Data-mining Contests and the Deanonymization Dilemma: a Two-stage Process Could Be the Way Out
Anonymization, once the silver bullet of privacy protection in consumer databases, has been shown to be fundamentally inadequate by the work of many computer scientists including myself. One of the best defenses is to control the distribution of the data: strong acceptable-use agreements including prohibition of deanonymization and limits on data retention.
These measures work well when outsourcing data to another company or a small set of entities. But what about scientific research and data mining contests involving personal data? Prizes are big and only getting bigger, and by their very nature involve wide data dissemination. Are legal restrictions meaningful or enforceable in this context?
I believe that having participants sign and fax a data-use agreement is much better from the privacy perspective than being able to download the data with a couple of clicks. However, I am sympathetic to the argument that I hear from contest organizers that every extra step will result a big drop-off in the participation rate. Basic human psychology suggests that instant gratification is crucial.
That is a dilemma. But the more I think about it, the more I’m starting to feel that a two-step process could be a way to get the best of both worlds. Here’s how it would work.
For the first stage, the current minimally intrusive process is retained, but the contestants don’t get to download the full data. Instead, there are two possibilities.
- Release data on only a subset of users, minimizing the quantitative risk. 
- Release a synthetic dataset created to mimic the characteristics of the real data. 
For the second stage, there are various possibilities, not mutually exclusive:
- Require contestants to sign a data-use agreement.
- Restrict the contest to a shortlist of best performers from the first stage.
- Switch to an “online computation model” where participants upload code to the server (or make database queries over the network) and obtain results, rather than download data.
Overstock.com recently announced a contest that conformed to this structure—a synthetic data release followed by a semi-final and a final round in which selected contestants upload code to be evaluated against data. The reason for this structure appears to be partly privacy and partly the fact that are trying to improve the performance of their live system, and performance needs to be judged in terms of impact on real users.
In the long run, I really hope that an online model will take root. The privacy benefits are significant: high-tech machinery like differential privacy works better in this setting. But even if such techniques are not employed, although there is the theoretical possibility of contestants extracting all the data by issuing malicious queries, the fact that queries are logged and might be audited should serve as a strong deterrent against such mischief.
The advantages of the online model go beyond privacy. For example, I served on the Heritage Health Prize advisory board, and we discussed mandating a limit on the amount of computation that contestants were allowed. The motivation was to rule out algorithms that needed so much hardware firepower that they couldn’t be deployed in practice, but the stipulation had to be rejected as unenforceable. In an online model, enforcement would not be a problem. Another potential benefit is the possibility of collaboration between contestants at the code level, almost like an open-source project.

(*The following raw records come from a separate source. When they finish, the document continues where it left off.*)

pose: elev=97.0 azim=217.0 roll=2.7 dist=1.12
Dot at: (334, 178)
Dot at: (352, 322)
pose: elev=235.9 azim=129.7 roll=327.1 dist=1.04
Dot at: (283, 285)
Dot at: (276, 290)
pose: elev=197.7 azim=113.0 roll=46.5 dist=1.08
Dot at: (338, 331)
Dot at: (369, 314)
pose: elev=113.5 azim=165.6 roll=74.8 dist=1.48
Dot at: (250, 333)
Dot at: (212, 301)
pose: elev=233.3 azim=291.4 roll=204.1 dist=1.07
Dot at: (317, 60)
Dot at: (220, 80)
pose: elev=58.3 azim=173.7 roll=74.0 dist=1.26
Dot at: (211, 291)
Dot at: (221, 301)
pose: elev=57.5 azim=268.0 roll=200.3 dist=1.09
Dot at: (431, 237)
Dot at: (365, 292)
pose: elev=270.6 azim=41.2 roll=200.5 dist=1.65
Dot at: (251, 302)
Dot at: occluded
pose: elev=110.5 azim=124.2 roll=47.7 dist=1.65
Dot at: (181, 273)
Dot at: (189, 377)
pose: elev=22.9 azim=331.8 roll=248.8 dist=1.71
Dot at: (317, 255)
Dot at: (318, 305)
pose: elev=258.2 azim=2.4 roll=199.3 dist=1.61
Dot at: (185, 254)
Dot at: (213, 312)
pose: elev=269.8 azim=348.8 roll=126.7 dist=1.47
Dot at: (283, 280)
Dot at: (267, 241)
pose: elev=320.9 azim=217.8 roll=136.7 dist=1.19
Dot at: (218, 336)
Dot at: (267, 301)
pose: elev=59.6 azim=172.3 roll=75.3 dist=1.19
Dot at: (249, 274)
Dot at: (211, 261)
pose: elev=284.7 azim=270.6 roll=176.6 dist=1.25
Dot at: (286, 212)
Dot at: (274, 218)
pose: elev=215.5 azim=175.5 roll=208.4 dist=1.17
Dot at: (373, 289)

 Obtaining informed consent from the subset whose data is made publicly available would essentially eliminate the privacy risk, but the caveat is the possibility of selection bias.
 Creating a synthetic dataset from a real one without leaking individual data points and at the same time retaining the essential characteristics of the data is a serious technical challenge, and whether or not it is feasible will depend on the nature of the specific dataset.